> _EXERCISE INSTRUCTIONS_
Your answer must consist only of the lines from the start of the entries through the line that holds "- Enterキーで実行", copied exactly, with no pictures.

(Items from a dataset)
-- Opening Marker --

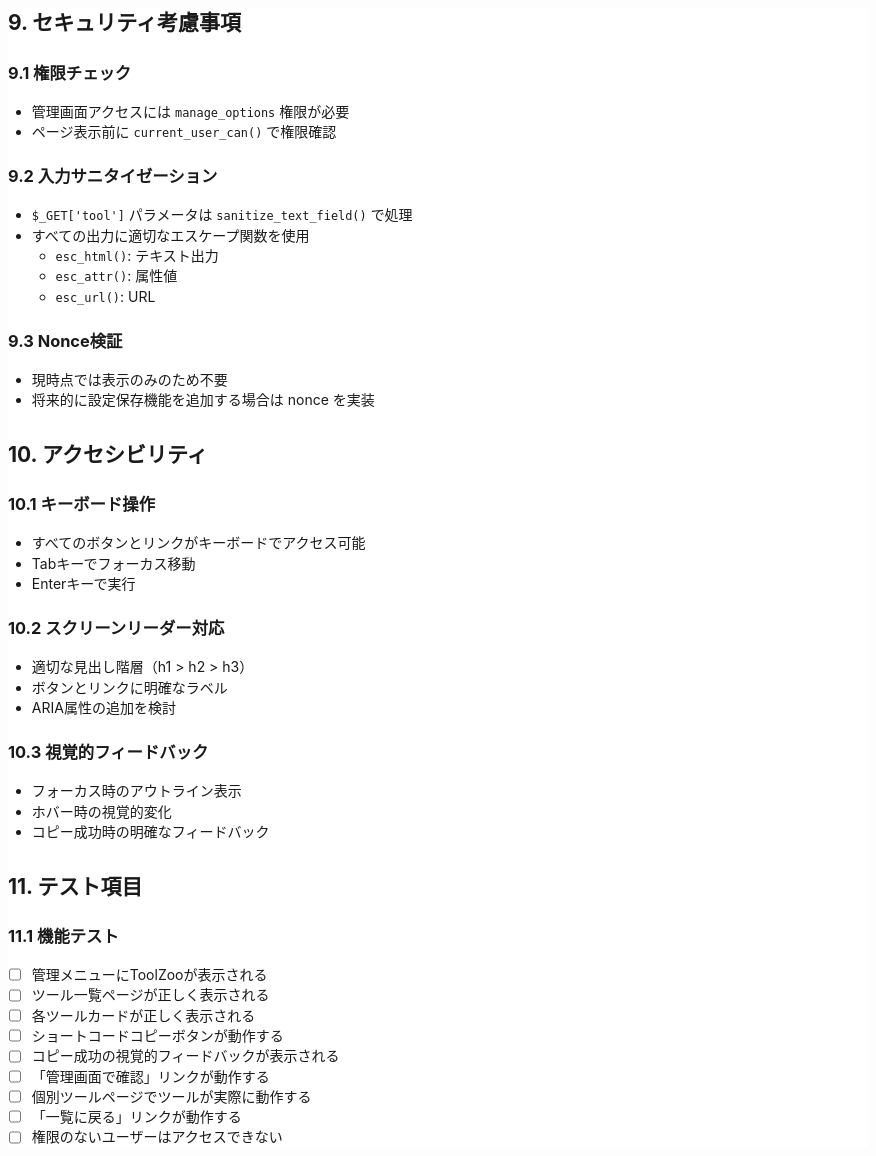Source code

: ## 9. セキュリティ考慮事項

### 9.1 権限チェック
- 管理画面アクセスには `manage_options` 権限が必要
- ページ表示前に `current_user_can()` で権限確認

### 9.2 入力サニタイゼーション
- `$_GET['tool']` パラメータは `sanitize_text_field()` で処理
- すべての出力に適切なエスケープ関数を使用
  - `esc_html()`: テキスト出力
  - `esc_attr()`: 属性値
  - `esc_url()`: URL

### 9.3 Nonce検証
- 現時点では表示のみのため不要
- 将来的に設定保存機能を追加する場合は nonce を実装

## 10. アクセシビリティ

### 10.1 キーボード操作
- すべてのボタンとリンクがキーボードでアクセス可能
- Tabキーでフォーカス移動
- Enterキーで実行

### 10.2 スクリーンリーダー対応
- 適切な見出し階層（h1 > h2 > h3）
- ボタンとリンクに明確なラベル
- ARIA属性の追加を検討

### 10.3 視覚的フィードバック
- フォーカス時のアウトライン表示
- ホバー時の視覚的変化
- コピー成功時の明確なフィードバック

## 11. テスト項目

### 11.1 機能テスト
- [ ] 管理メニューにToolZooが表示される
- [ ] ツール一覧ページが正しく表示される
- [ ] 各ツールカードが正しく表示される
- [ ] ショートコードコピーボタンが動作する
- [ ] コピー成功の視覚的フィードバックが表示される
- [ ] 「管理画面で確認」リンクが動作する
- [ ] 個別ツールページでツールが実際に動作する
- [ ] 「一覧に戻る」リンクが動作する
- [ ] 権限のないユーザーはアクセスできない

-- Closing Marker --

> _EXERCISE RESPONSE_
Source code

: ## 9. セキュリティ考慮事項

### 9.1 権限チェック
- 管理画面アクセスには `manage_options` 権限が必要
- ページ表示前に `current_user_can()` で権限確認

### 9.2 入力サニタイゼーション
- `$_GET['tool']` パラメータは `sanitize_text_field()` で処理
- すべての出力に適切なエスケープ関数を使用
  - `esc_html()`: テキスト出力
  - `esc_attr()`: 属性値
  - `esc_url()`: URL

### 9.3 Nonce検証
- 現時点では表示のみのため不要
- 将来的に設定保存機能を追加する場合は nonce を実装

## 10. アクセシビリティ

### 10.1 キーボード操作
- すべてのボタンとリンクがキーボードでアクセス可能
- Tabキーでフォーカス移動
- Enterキーで実行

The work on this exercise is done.